__Data shown__
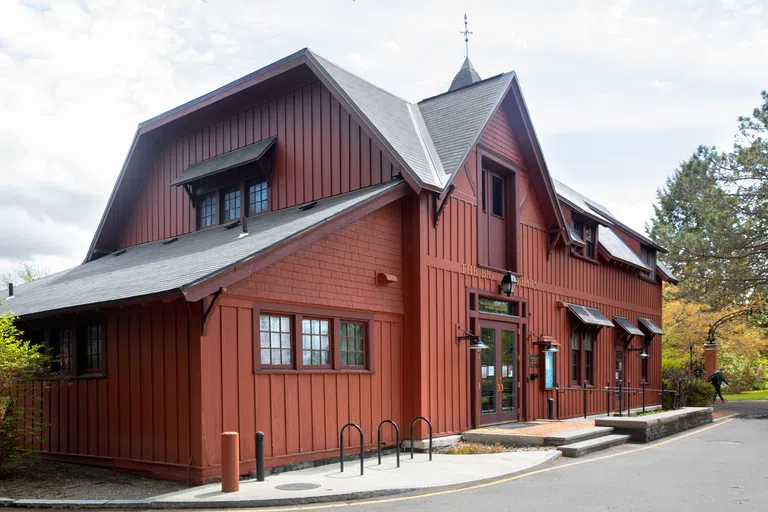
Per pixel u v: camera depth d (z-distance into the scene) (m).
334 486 9.30
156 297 9.52
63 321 12.65
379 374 13.03
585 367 20.28
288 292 11.27
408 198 13.79
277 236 11.23
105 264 16.53
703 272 30.52
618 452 13.02
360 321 12.80
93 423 11.77
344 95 13.66
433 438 13.40
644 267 24.66
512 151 16.94
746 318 36.78
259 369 10.71
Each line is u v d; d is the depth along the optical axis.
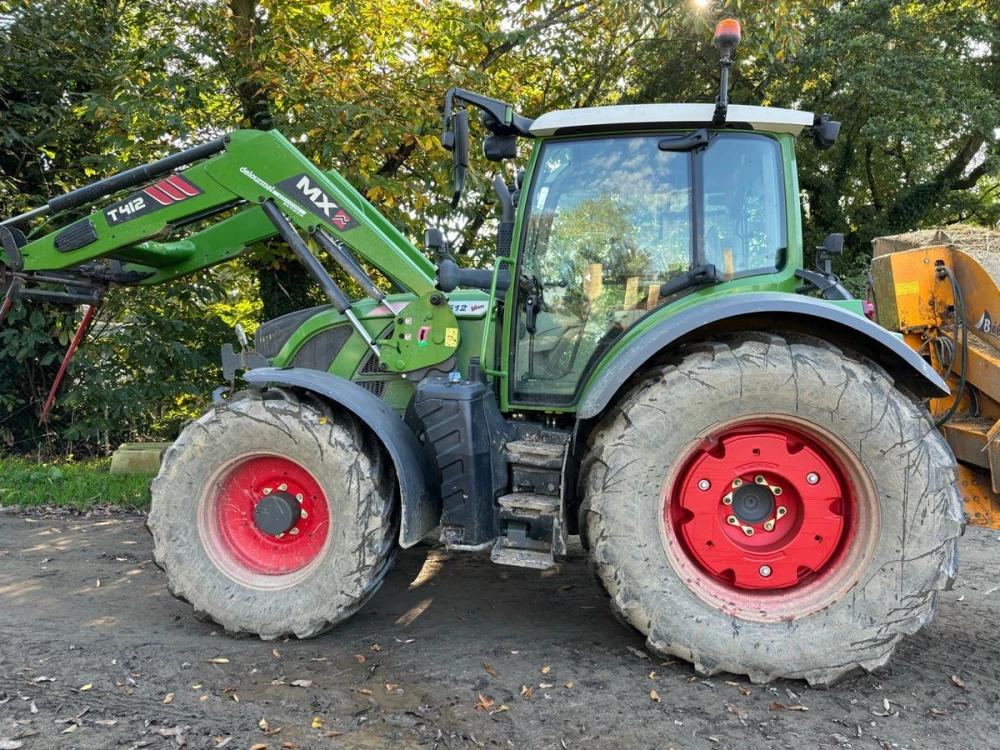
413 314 3.60
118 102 7.17
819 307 2.82
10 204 7.56
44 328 7.80
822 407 2.79
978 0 12.63
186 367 7.95
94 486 6.25
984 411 3.31
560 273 3.42
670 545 2.93
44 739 2.34
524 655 3.05
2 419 8.35
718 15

__How to complete this task__
Lines containing the word "depth" are to be located in the entries and copied.

__Output for this exercise__
Per pixel u v: camera depth d (z-distance into the scene) (m).
Each line is u v d; d is the depth along the optical axis.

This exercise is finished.